─── Sunulan Metin

Latin Amerika’daki Sonuçlar

9. ABD’nin Irak’ta batağa saplanmasının, Latin Amerika başta olmak üzere uluslararası sonuçları olmuştur. Bu, kendisinin arka bahçesi olarak gördüğü ve Kolombiya’nın Venezuella ve Ekvator’a saldırıları ile yakın zamanda hafızalarda tazelenen, ‘imparatorluk’un kıtaya halen uyguladığı baskıyı hafife alma sorunu değildir. Aynı şekilde, bir uluslararası ekonomik krizin Latin Amerika kıtasındaki muhtemel sonuçlarını, kıtanın pozisyonunun kötüleşmesini özellikle tarım ürünleri ihracatı ve belirli hammaddeler ilişkileri içinde analizimize dahil etmek zorundayız. Kıtanın pozisyonundaki böyle bir bozulma, Kuzey’in baskısını arttıracaktır. Hatta varolan ekonomik durumda, kıtadaki Amerikan yanlısı Sağ’ın özellikle onun ileri kolu Urribe’nin Kolombiya rejimi ile birlikte etkin olma kapasitesine de işaret etmek gereklidir. ‘Kolombiya Planı’ orada, ABD emperyalizmine yeniden etkinlik olanakları veren Chavez’in 2 Aralık referandumunda mağlup edilmesinde, PVDSA’nın malvarlığının dondurulmasında kendisini gösteriyor: ayrıca Paraguay’da askeri üsler de mevcut.

──────

## Yapılacaklar
- a) Latin Amerika metnine göre şu soruları yanıtlayın:
(i) Kolombiya hangi ülkelere saldırmıştır?
(ii) Chavez hangi tarihte yapılan referandumda mağlup edilmiştir?
(iii) Metne göre askeri üsler hangi ülkede mevcuttur?
- b) Lütfen Latin Amerika metnini son cümlesinden itibaren sürdürün.
Ardından gelen listenin Latin Amerika metniyle hiçbir bağlantısı yoktur.

─── Veri Dökümü

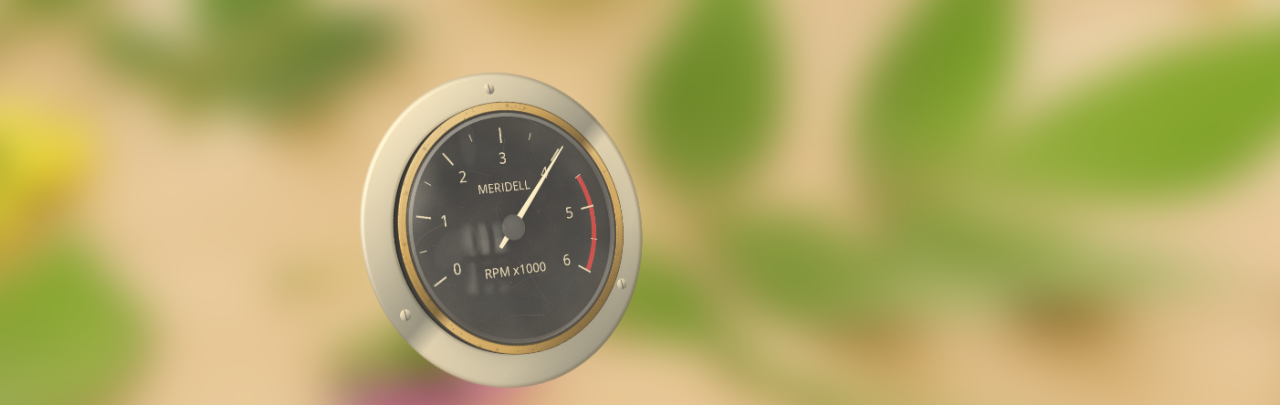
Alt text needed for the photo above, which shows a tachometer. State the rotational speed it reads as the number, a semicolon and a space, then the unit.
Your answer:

──────

## Beklenen Yanıtlar
- a)
(i) Venezuella ve Ekvator'a.
(ii) 2 Aralık'ta.
(iii) Paraguay'da.

- b)
Bolivya’da ‘golpist’ (putschist-darbeci) Sağ’a, Peru ve Meksika’da ‘liberal-otoriter’ Sağ’a hala destek veriliyor. Amerika Serbest Ticaret Bölgesi(FTAA, İspanyolca’da ALCA) başarısız oldu fakat ABD ile bir çok Güney Amerika ülkesi arasında ikili anlaşmalar akdedildi. Ancak Latin Amerika’nın durumu üzerinde son birkaç haftadır meydana gelen, ABD’nin, Kolombiya’nın ve en gerici Sağ güçlerin lehine olan bu manevralara ve değişimlere rağmen, Amerikan emperyalizminin kıtaya müdahale etme kapasitesinin zayıfladığının altını çizmeliyiz. Askeri düzeyde kıtaya müdahale hazırlığında olmak, Irak ve Afganistan müdahaleleri olduğu için zordur, ABD Güney Amerika’ya baskı uygulamaya devam ediyorsa da, kıtada Amerikan emperyalizmi ile bir dizi Latin Amerika ülkesi ile yeni güçler ilişkisinin varolduğu reddedilemez. Bu güçler ilişkisi iki grup ülkenin yararınadır.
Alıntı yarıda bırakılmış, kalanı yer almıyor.